• **Task goal**
Copy every line of the entries below word for word, leaving the pictures out.

··· Records for this exercise ···

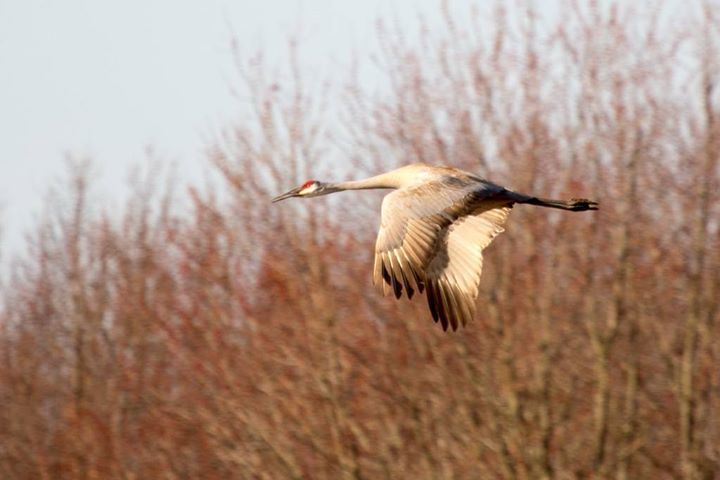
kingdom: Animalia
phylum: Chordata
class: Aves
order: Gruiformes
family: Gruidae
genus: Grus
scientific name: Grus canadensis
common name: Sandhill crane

···

• **Expected answer**
kingdom: Animalia
phylum: Chordata
class: Aves
order: Gruiformes
family: Gruidae
genus: Grus
scientific name: Grus canadensis
common name: Sandhill crane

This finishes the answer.